TASK ITEM: Repeat the listing exactly, minus the pictures.

Start of PROVIDED RECORDS

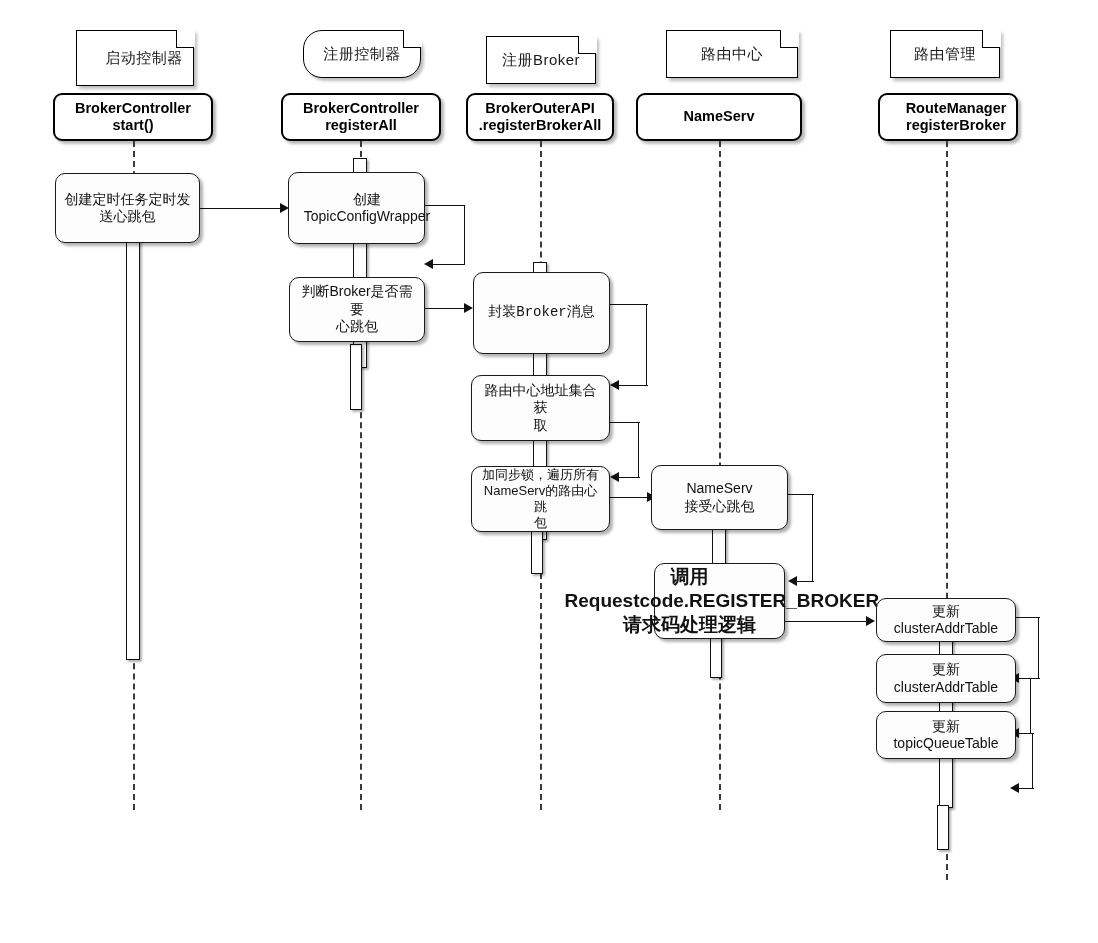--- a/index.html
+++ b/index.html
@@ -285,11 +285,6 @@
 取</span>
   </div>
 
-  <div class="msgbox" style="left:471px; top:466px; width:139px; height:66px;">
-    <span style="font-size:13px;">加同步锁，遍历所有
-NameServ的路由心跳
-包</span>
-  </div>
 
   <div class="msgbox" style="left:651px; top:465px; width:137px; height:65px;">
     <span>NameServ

End of PROVIDED RECORDS

TASK ANSWER:
--- a/index.html
+++ b/index.html
@@ -285,11 +285,6 @@
 取</span>
   </div>
 
-  <div class="msgbox" style="left:471px; top:466px; width:139px; height:66px;">
-    <span style="font-size:13px;">加同步锁，遍历所有
-NameServ的路由心跳
-包</span>
-  </div>
 
   <div class="msgbox" style="left:651px; top:465px; width:137px; height:65px;">
     <span>NameServ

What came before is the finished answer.